18Amendments of Case VII of Schedule D: chattels sold for £1,000 or less.

(1)There shall be exempt from tax chargeable under Case VII a gain accruing from the acquisition and disposal of an asset which is tangible movable property if the amount or value of the consideration for the disposal does not exceed one thousand pounds, and the amount of income tax (including surtax) chargeable under Case VII in respect of a gain accruing from the acquisition and disposal of an asset which is tangible movable property for a consideration exceeding one thousand pounds shall not exceed half the difference between that consideration and one thousand pounds.

For the purposes of this subsection the amount of the gain on which income tax is so chargeable shall be deemed to be the highest part of the income of the person charged for the year of assessment in question.

(2)Subsection (1) above shall not affect section 10(4) of the Finance Act 1962 (losses) but for the purposes of the said section 10(4) the consideration for the disposal of any asset which is tangible movable property shall, if less than one thousand pounds, be deemed to be one thousand pounds and losses allowable under that subsection shall be restricted accordingly.

(3)If two or more assets which have formed part of a set of articles of any description all owned at one time by one person are disposed of by that person, and—

(a)to the same person, or

(b)to persons who are acting in concert or who are, in the terms of paragraph 21 of Schedule 7 to this Act, connected persons,

whether on the same or different occasions, those assets shall be treated for the purposes of subsections (1) and (2) of this section as a single asset but with any necessary apportionments of the reductions in tax, and in allowable losses, under subsections (1) and (2) of this section.

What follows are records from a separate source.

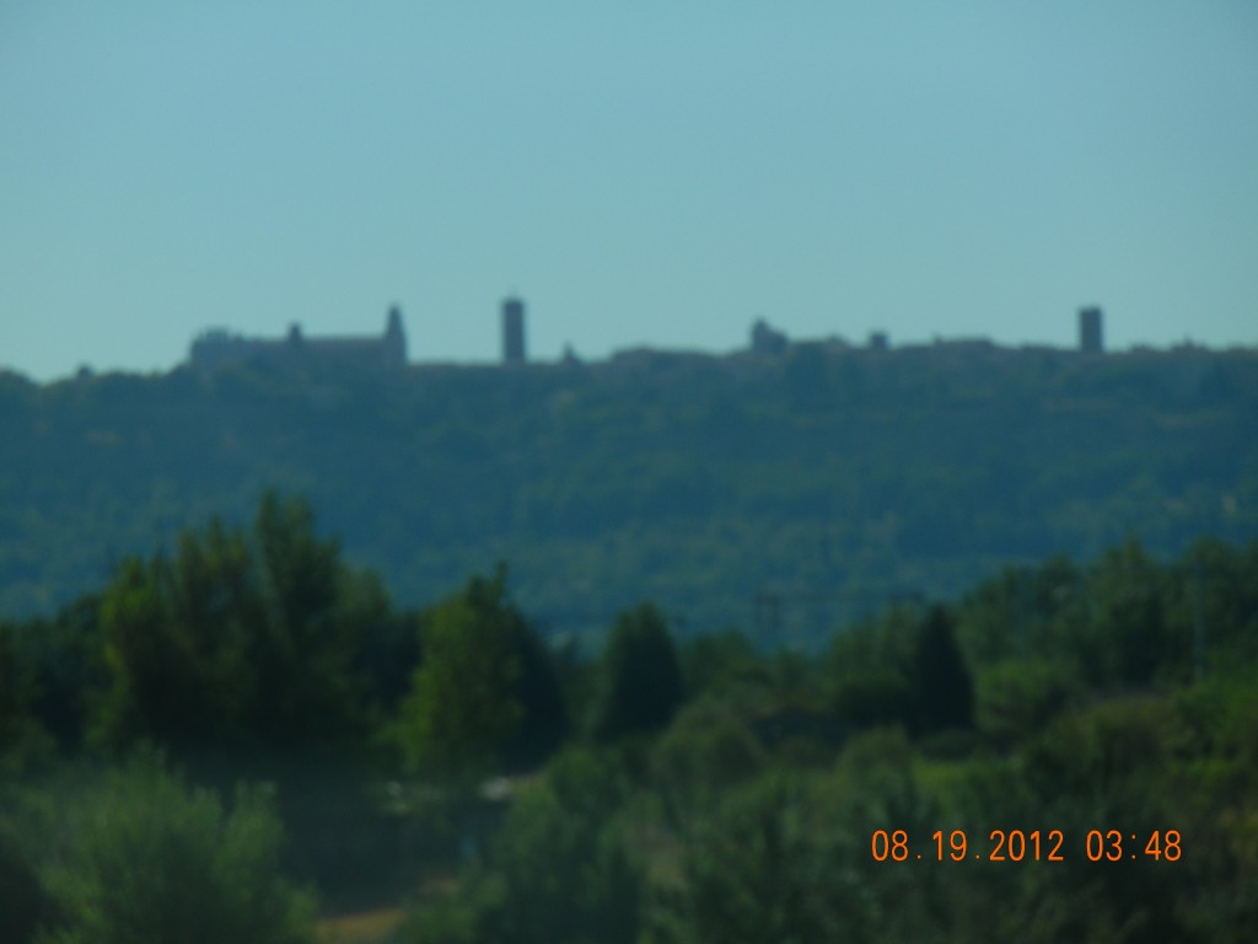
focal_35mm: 262
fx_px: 9521
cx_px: 629
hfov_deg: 7.6
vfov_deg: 5.7
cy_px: 472
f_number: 10.2
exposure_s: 1/370
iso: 160
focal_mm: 47.2
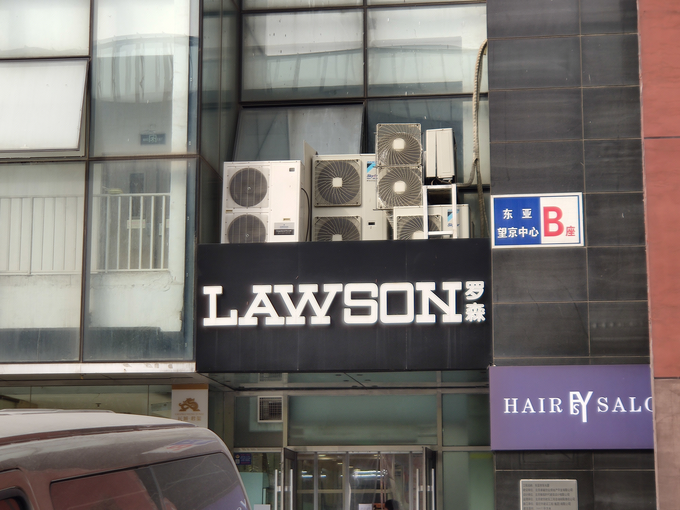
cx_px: 340
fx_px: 1513
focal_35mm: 77
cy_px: 255
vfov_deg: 19.1
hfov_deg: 25.3
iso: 100
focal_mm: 6.22
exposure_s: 1/384
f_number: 2.2
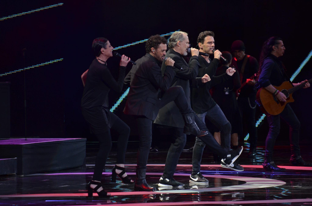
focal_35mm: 300
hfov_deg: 6.9
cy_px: 103
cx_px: 156
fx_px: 2594
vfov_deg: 4.6
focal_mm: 200
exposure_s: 1/125
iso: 1000
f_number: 5.6
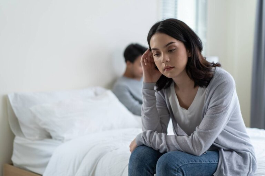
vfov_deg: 24.6
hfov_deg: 36.2
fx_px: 405
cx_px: 132
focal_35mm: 55
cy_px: 88
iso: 320
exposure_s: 1/320
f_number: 2.2
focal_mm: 55
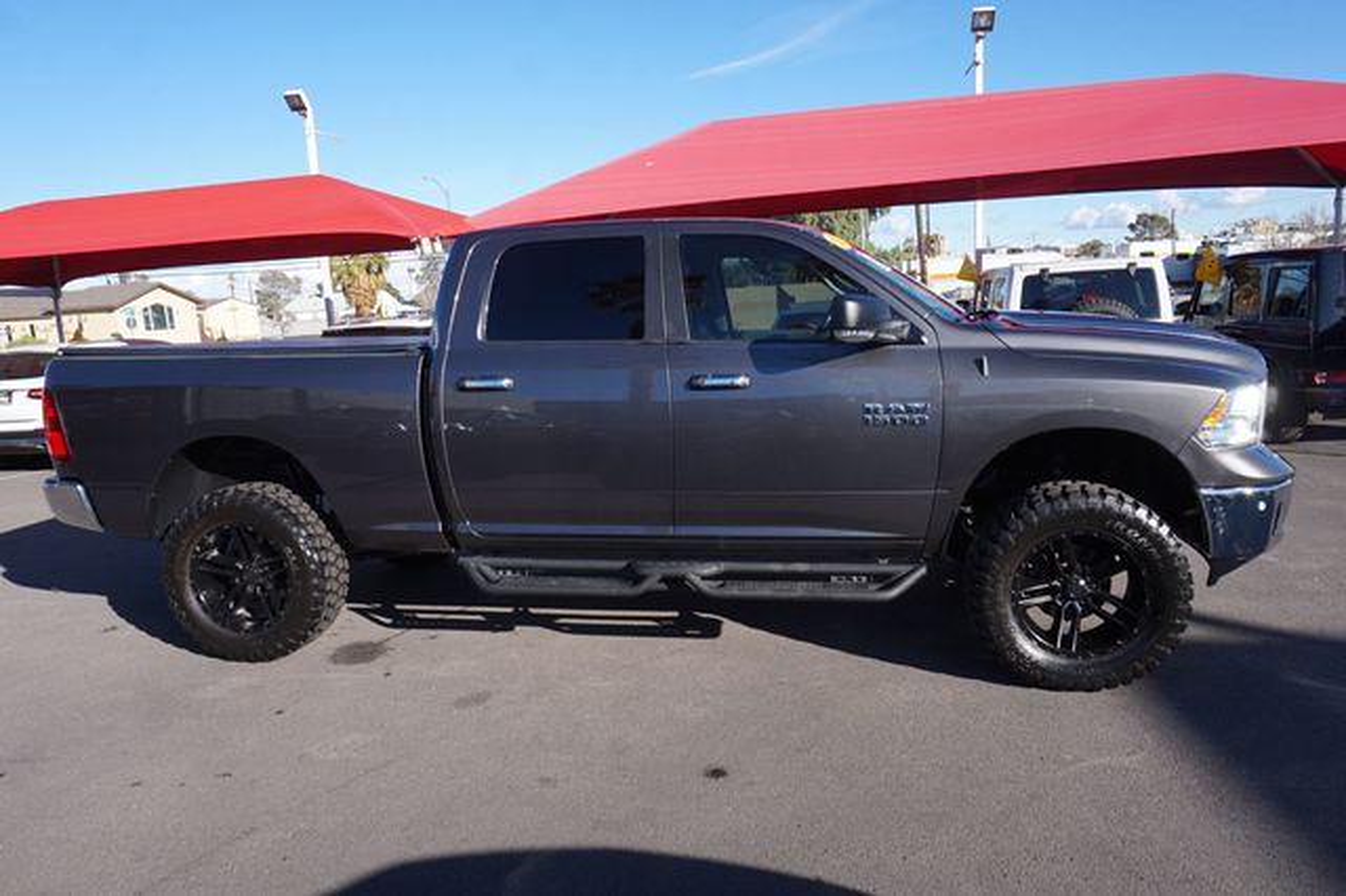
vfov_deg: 53.1
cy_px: 448
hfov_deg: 73.8
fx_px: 897
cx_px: 673
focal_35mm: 24
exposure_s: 1/160
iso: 125
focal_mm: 16
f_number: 9
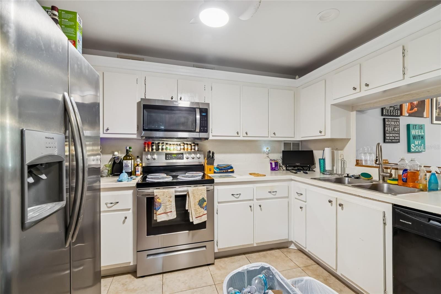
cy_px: 147
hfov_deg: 100.4
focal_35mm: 15
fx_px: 184
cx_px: 220
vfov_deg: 77.3
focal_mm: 10
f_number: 7.1
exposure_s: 1.6
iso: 100
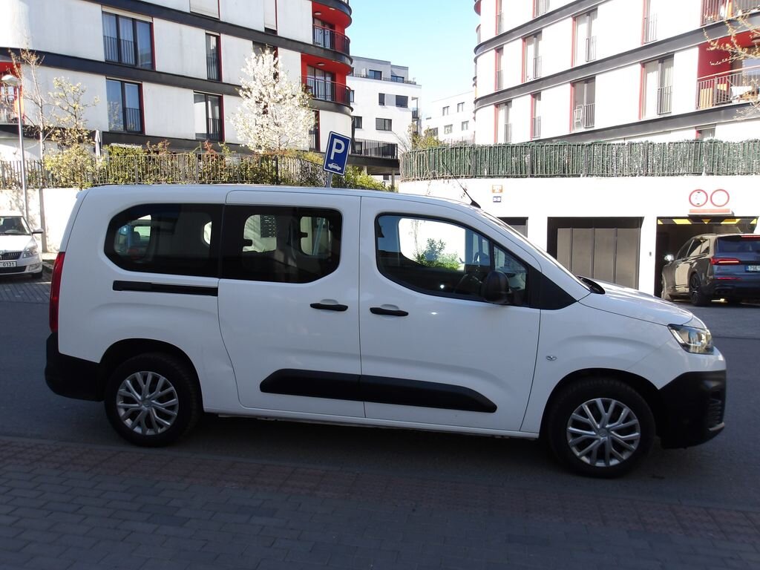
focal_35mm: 27
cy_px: 285
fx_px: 593
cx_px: 380
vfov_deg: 51.4
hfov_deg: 65.3
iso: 100
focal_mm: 4.9
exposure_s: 1/427
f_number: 3
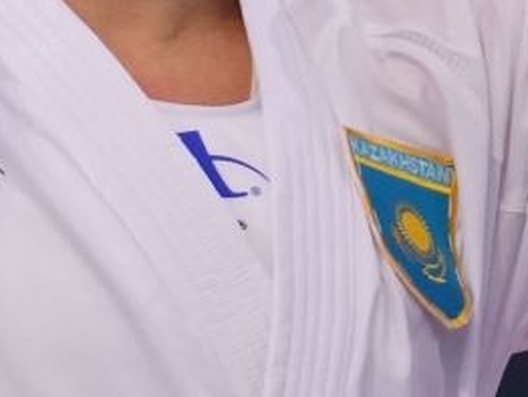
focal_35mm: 1978
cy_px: 42
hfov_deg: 1.0
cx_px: 353
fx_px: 30198
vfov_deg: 0.8
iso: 1600
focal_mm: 200
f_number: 2.8
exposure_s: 1/1000
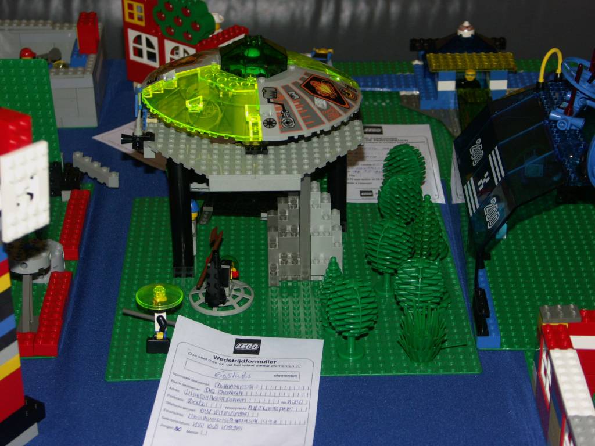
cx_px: 298
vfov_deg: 18.4
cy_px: 223
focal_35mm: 80
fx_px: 1375
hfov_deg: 24.4
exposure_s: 1/80
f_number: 3.2
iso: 200
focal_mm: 20.4
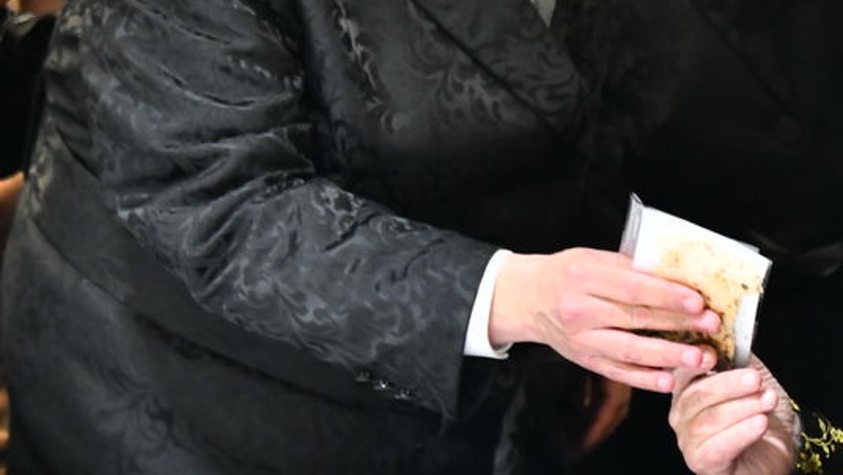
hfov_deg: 7.5
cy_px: -45
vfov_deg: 4.2
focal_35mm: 287
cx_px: 849
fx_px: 6418
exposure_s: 1/125
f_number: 5.6
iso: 2000
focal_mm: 105
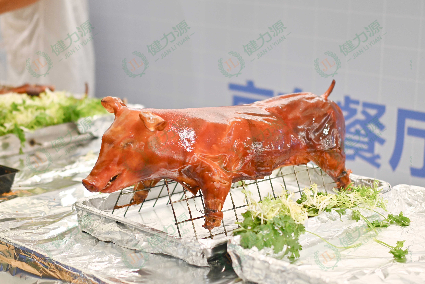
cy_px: 142
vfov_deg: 18.2
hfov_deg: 27.0
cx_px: 212
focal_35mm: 75
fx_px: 885
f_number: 1.8
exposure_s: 1/160
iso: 125
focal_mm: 50
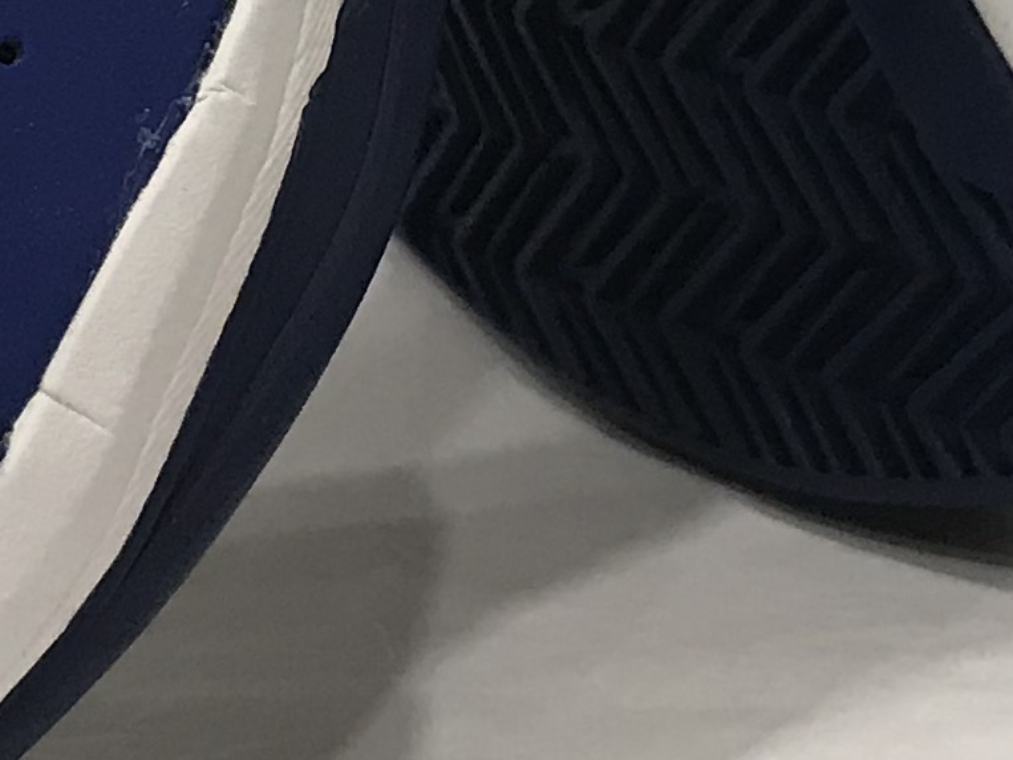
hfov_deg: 13.3
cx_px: 669
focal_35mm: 148
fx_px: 4330
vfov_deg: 9.8
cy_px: -335
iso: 32
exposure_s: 1/33
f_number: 1.8
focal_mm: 3.99
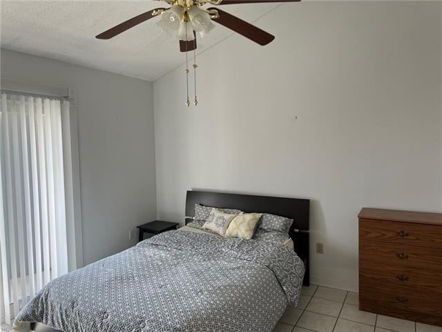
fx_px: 332
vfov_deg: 53.1
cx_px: 221
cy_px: 166
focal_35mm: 26
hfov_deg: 67.3
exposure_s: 1/121
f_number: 1.5
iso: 64
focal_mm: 5.7
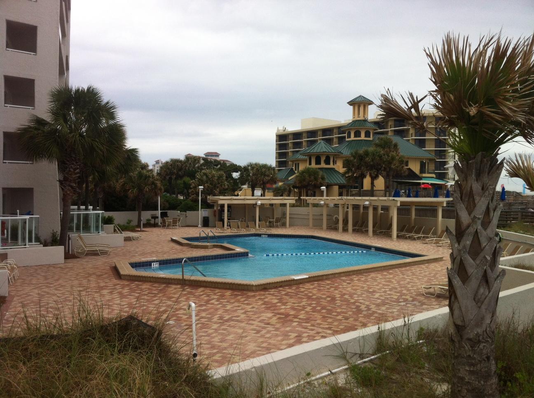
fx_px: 539
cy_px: 199
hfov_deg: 52.7
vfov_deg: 40.6
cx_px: 267
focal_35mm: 35
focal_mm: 3.85
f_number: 2.8
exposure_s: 1/862
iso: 80
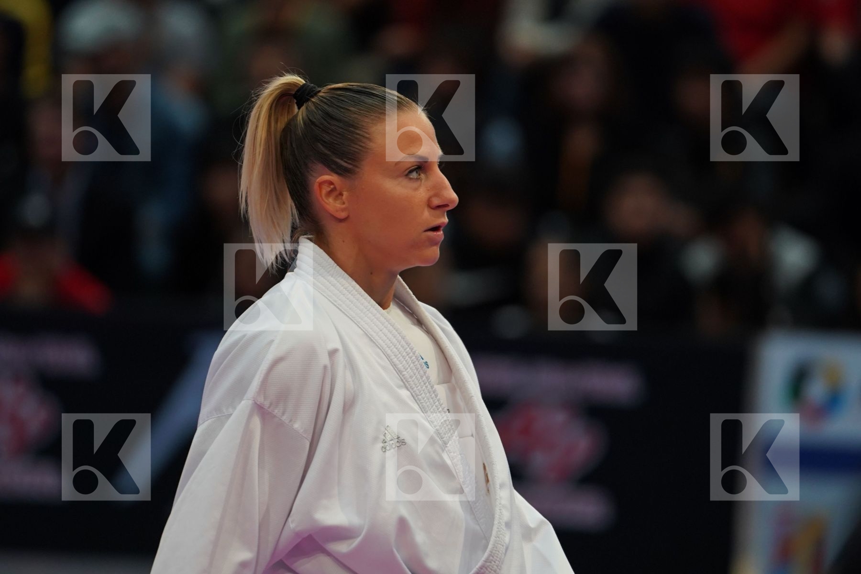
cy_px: 287
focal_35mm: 300
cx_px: 430
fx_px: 7174
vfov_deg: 4.6
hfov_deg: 6.9
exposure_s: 1/1000
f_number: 2.8
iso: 1000
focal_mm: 200
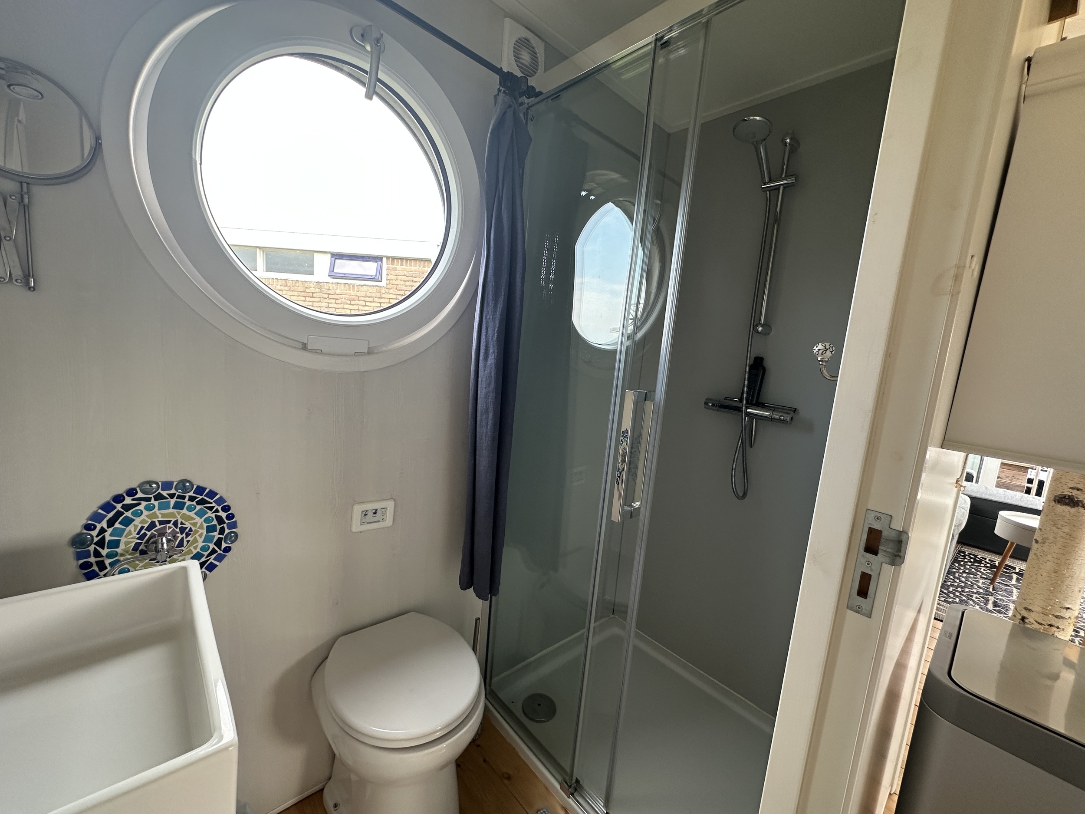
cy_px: 407
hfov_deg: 102.1
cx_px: 542
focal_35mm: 14
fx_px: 439
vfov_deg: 85.7
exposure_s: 1/99
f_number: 2.2
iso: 125
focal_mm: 2.22
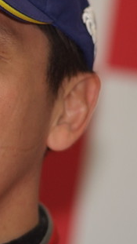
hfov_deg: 1.9
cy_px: 101
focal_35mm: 654
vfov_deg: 3.3
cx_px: -58
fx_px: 4222
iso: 800
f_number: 2.8
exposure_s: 1/250
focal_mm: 180
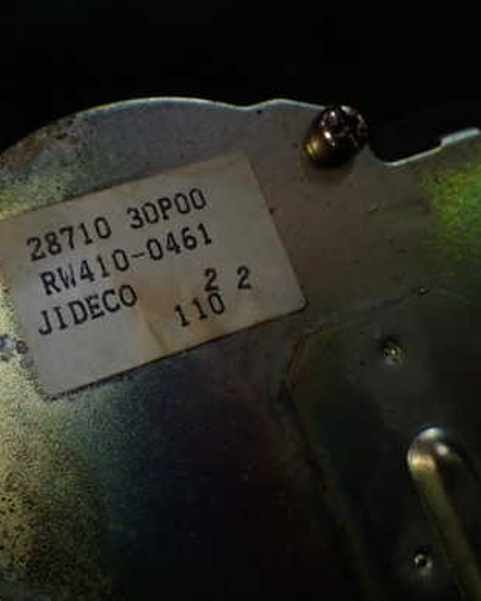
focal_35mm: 45
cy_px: 299
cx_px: 119
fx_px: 801
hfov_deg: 32.8
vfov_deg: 41.2
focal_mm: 5.4
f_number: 3.2
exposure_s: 1/125
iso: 100
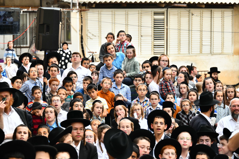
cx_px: 120
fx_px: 830
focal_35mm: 125
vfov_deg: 11.0
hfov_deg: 16.4
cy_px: 80
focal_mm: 125
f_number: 5.6
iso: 1250
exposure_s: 1/500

(4)In applying subsections (1) and (2) of this section in a case where the disposal is of a right or interest in or over tangible movable property—

(a)in the first instance those subsections shall be applied in relation to the asset as a whole, taking the consideration as including the market value of what remains undisposed of, in addition to the actual consideration,

(b)where the sum of the actual consideration and that market value exceeds one thousand pounds, the limitation on the amount of income tax (including surtax) in subsection (1) shall be to half the difference between that sum and one thousand pounds multiplied by the fraction equal to the actual consideration divided by the said sum, and

(c)where that sum is less than one thousand pounds any loss shall be restricted under subsection (2) of this section by deeming the actual consideration to be the actual consideration plus the said fraction of the difference between the said sum and one thousand pounds.

(5)Subsections (1) and (2) of this section shall not apply—

(a)in relation to a disposal of commodities of any description by a person dealing on a terminal market or dealing with or through a person ordinarily engaged in dealing on a terminal market, or

(b)in relation to a disposal of currency of any description.

(6)This section does not have effect in relation to a gain or loss accruing on the acquisition and disposal of an asset if either the acquisition or the disposal occurred before 7th April 1965.